The Maldives have beckoned us ever since we completed our PADI dive course earlier this year. The lure of colorful fish and warm waters drew us to plan a spring break vacation to the coral atolls. From Abu Dhabi, it was a short 4- hour trip and we knew that from the US, it was a place we might never have visited.
At about 3 degrees north of the equator, the water and air were a wonderful 29 C/ 84 F. It also meant that the sun set fast around 6:30pm followed by brilliant stars lighting up the night sky.
The diving was everything we hoped for. The dive boat was equipped with many people to help prep our equipment, serve us fruit snacks between dives, provide cold fragrant towels after the diving was finished and even be our personal photographer. We are forever spoiled.
Our PADI dive instructor, Giorgia, was knowledgable about the fish and gave us the right amount of help and information. Since we had her to ourselves, we could swim and watch fish at our own, very slow pace. We got NITROX certified while there, which means we can use air with a higher concentration of oxygen and less nitrogen resulting in more potential diving time.
And then the fish and the coral! The coral looked like pillars of crayon shavings with every color in the 128-Crayola crayon box. We don’t have an underwater camera, so we downloaded images of a few of our favorite fish and experiences.
The clown fish swimming in the sea anemones were endlessly fascinating. Sea anemones come in all colors – purple (no wonder I liked them!), blue, or pink bases that attach to the rock or coral and finger-like tentacles coming from the body with bulbs or bubbles at the end.

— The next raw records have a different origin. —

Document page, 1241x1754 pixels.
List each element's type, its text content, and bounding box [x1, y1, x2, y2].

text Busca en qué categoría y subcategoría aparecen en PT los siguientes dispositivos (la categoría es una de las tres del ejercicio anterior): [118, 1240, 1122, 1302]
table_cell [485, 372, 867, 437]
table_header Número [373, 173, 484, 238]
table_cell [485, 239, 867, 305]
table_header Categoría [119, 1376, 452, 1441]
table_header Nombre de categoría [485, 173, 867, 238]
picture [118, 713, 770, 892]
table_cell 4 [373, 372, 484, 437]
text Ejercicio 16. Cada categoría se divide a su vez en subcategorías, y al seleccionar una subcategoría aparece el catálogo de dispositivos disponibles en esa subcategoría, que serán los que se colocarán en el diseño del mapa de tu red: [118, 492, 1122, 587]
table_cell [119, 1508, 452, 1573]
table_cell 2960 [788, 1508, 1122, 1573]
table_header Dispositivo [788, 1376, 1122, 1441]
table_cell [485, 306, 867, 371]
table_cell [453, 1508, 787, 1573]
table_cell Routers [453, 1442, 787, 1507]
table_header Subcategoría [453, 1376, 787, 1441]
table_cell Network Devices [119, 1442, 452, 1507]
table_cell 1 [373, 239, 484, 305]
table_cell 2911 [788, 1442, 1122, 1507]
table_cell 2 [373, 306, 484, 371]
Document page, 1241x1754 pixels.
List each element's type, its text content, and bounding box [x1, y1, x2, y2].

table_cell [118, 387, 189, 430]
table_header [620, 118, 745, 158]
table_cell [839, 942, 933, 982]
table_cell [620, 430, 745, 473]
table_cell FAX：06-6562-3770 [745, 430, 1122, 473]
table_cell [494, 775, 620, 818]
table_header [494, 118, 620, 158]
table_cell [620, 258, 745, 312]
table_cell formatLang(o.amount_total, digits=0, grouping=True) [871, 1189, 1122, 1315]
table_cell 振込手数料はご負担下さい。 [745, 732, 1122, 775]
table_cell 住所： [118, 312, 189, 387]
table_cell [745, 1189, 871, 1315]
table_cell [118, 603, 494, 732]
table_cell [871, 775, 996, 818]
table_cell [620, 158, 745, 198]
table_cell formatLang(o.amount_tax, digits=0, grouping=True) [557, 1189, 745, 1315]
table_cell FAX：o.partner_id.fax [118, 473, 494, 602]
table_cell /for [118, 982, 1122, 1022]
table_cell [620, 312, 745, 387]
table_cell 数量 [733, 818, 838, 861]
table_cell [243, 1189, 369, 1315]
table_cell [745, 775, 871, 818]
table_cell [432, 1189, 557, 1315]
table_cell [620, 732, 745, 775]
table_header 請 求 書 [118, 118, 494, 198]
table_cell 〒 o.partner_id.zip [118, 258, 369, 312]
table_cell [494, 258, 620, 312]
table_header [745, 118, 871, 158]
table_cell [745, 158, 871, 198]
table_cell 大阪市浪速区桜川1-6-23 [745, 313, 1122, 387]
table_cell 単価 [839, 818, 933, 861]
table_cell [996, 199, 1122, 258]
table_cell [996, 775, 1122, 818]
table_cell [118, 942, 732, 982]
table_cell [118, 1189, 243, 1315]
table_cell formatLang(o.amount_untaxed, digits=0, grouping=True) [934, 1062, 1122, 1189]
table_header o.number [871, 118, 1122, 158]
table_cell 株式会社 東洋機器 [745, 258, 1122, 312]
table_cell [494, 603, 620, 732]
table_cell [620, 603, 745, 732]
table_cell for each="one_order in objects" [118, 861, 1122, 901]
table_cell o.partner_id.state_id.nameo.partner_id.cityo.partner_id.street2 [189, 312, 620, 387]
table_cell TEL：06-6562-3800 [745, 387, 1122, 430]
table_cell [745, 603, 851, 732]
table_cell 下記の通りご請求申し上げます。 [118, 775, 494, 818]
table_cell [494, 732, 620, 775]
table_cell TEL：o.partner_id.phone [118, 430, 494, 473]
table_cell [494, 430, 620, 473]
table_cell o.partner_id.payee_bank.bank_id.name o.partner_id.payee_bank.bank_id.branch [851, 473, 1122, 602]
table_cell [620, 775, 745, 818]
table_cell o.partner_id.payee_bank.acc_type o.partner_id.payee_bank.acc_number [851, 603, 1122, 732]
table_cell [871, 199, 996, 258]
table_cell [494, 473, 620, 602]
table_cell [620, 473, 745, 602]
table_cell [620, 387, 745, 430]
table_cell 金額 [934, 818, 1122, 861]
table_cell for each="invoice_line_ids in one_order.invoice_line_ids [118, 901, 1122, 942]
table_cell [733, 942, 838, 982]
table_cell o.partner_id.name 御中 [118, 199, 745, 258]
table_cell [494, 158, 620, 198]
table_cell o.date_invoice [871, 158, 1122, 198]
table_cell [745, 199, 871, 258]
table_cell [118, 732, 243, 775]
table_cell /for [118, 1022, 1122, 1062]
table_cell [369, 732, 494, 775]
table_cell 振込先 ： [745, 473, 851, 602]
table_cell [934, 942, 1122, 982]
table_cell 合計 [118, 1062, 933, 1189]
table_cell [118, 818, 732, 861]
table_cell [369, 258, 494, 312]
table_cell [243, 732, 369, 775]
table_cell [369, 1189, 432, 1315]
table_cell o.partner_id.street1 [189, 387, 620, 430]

The clown fish and anemones have a symbiotic relationship. The clown fish is an active and defensive fish which keeps predators from coming too close to the sea anemone and its’ stinging tentacles. Because the clown fish has mucus on its body, it is protected from the stings. The clown fish is able to eat smaller fish and other organisms that are caught within the body of the sea anemone and therefore helps to keep the anemone clean. At one point one anemone was closed and about 5 clown fish were rubbing and swimming against the opening, trying to get it to open.
Another great experience was seeing 11 eagle rays swim in formation over our heads at the surface.
We were holding on to rocks at the bottom at about 45 feet keeping ourselves in place against a very strong current. Our location was a depression in the ocean floor where the currents were less strong and a good place for big fish like the rays and sharks to come rest. We watched as these huge rays glided in the currents, and then all of a sudden, they started to dive underwater and play together. They rolled and bumped into each other and then pulsed back into their places above. A bit later we saw several five foot white tipped sharks hover in the area and I wished I were an invisible tiny fish.
The resort was beautiful. Each ”villa” sat on pilings over the water. From the rear porches, you could jump immediately into the water and swim to adjacent islands and spits of land. The clear water over white sand and coral produced every hue of blue imaginable. The complex was really 4 islands linked by pontoon boats which made it easy to go to one of the other islands to play tennis, meet the dive boat or eat at a different restaurant.
We feel lucky to have experienced such a place.